- 抜粋文 -
========================================
『ゲシュタルト的な解決』

 ゲシュタルト心理学のように、絵を「地」(ground)と「図」(figure)に分ける考え方は便利である。例えば「モナリザ」なら、風景が「地」(ground)で人物が「図」(figure)となる。さらに将棋であれば、将棋盤が「地」で駒が「図」となる。人間だと社会が「地」であり、個人が「図」となる。この「地」と「図」は、ある比率になると反転現象を起こす。有名な二つの顔が向かい合う「ルビンの壺」は、人の顔に見えたり壺に見えたりと反転する。
 このゲシュタルト的な反転は、なかなか制御できない。さらにいつ起こるかも突発的でわからない。その意味で人間は、構造に規定されている。個人が社会の上で主体性をもって生きる。しかし段々と社会に従う領域が増えていく。そしてある時点から反転現象が起こり、社会が主体を奪い、個人は従うだけとなる。このようなゲシュタルト的反転は、同一平面上の「比」によって生まれる。
========================================
- 作業内容 -
抜粋文中の「このゲシュタルト的な反転は、なかなか制御できない。」という一文を英語に翻訳してください。 この一覧は本作業とは関係がありません。

- データ部分 -
========================================
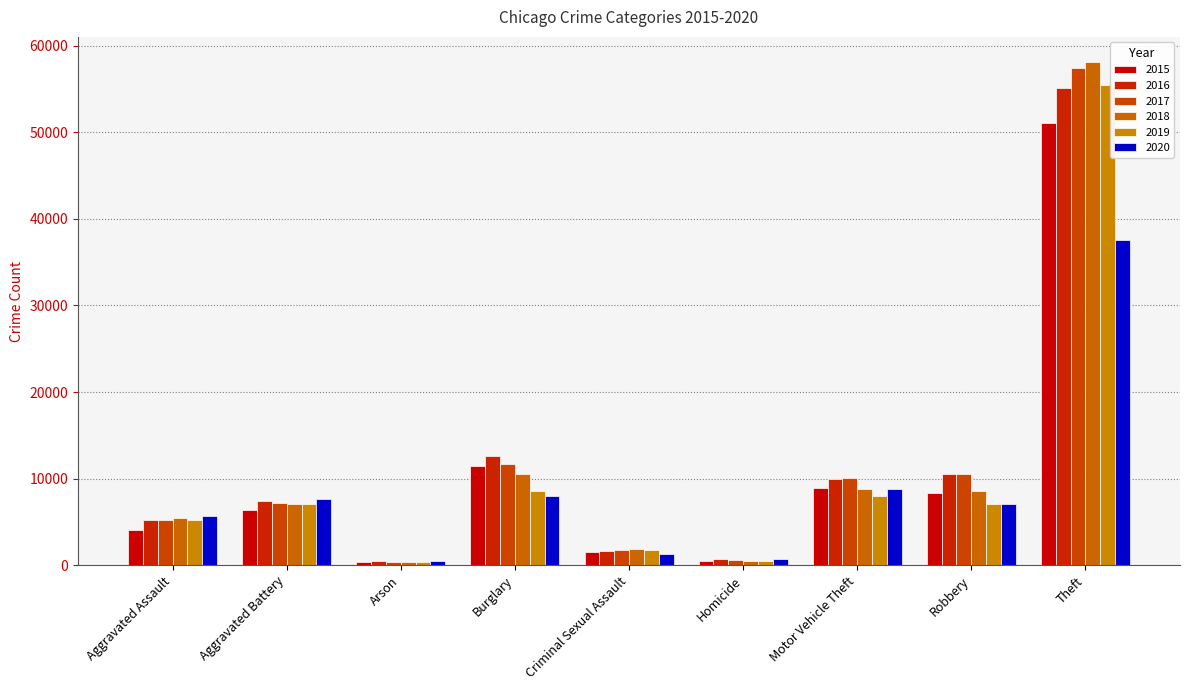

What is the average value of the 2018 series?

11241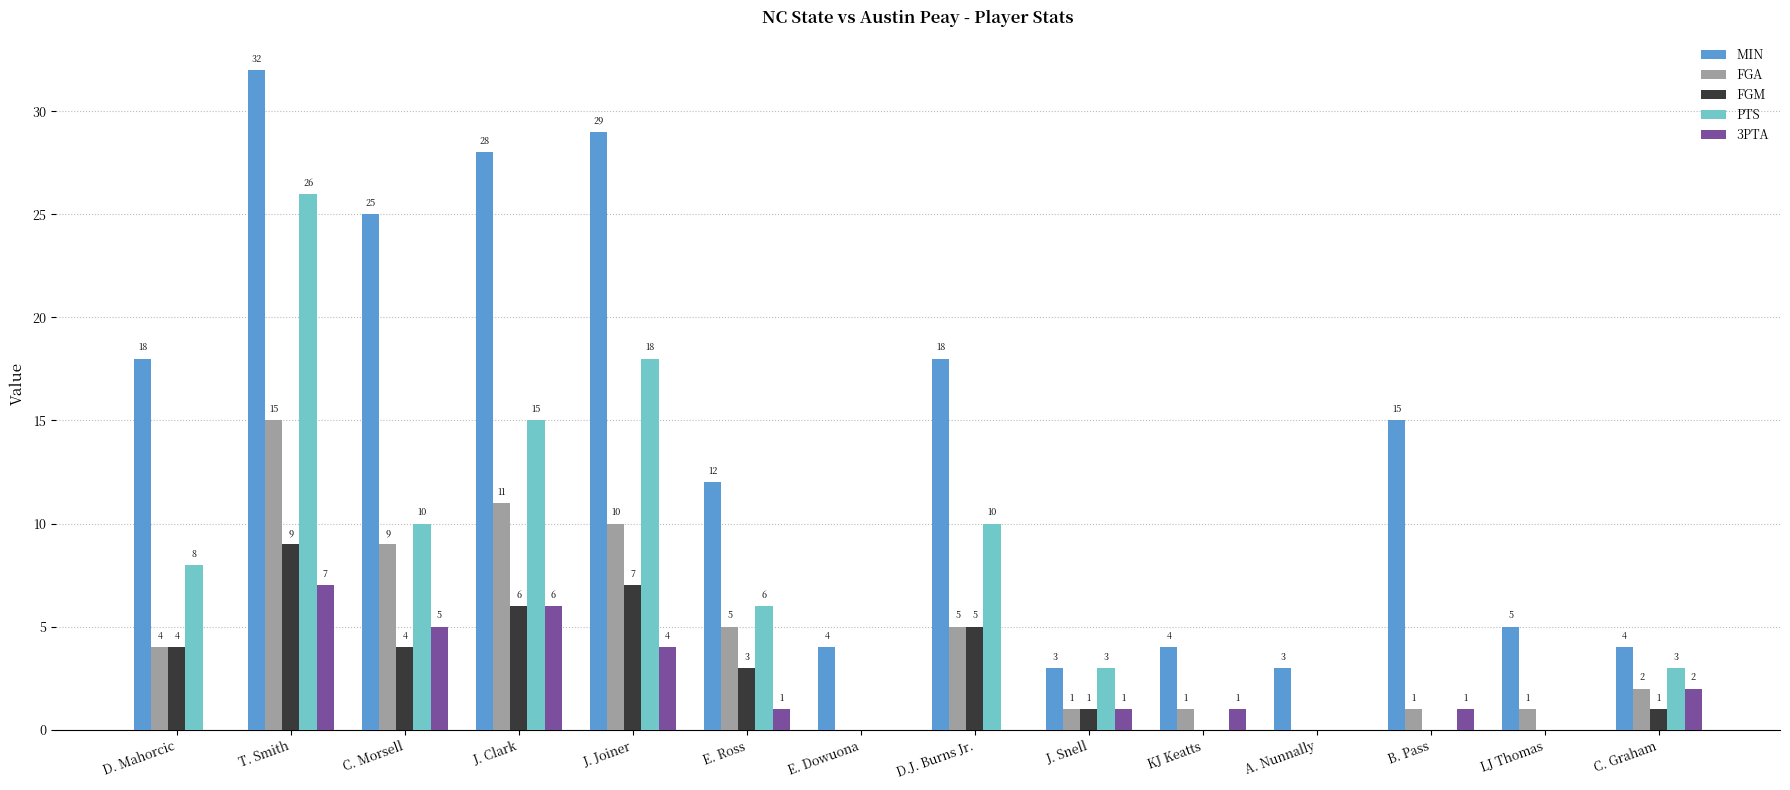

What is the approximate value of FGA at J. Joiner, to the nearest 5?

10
========================================
- 結果 -
This Gestalt reversal is quite difficult to control.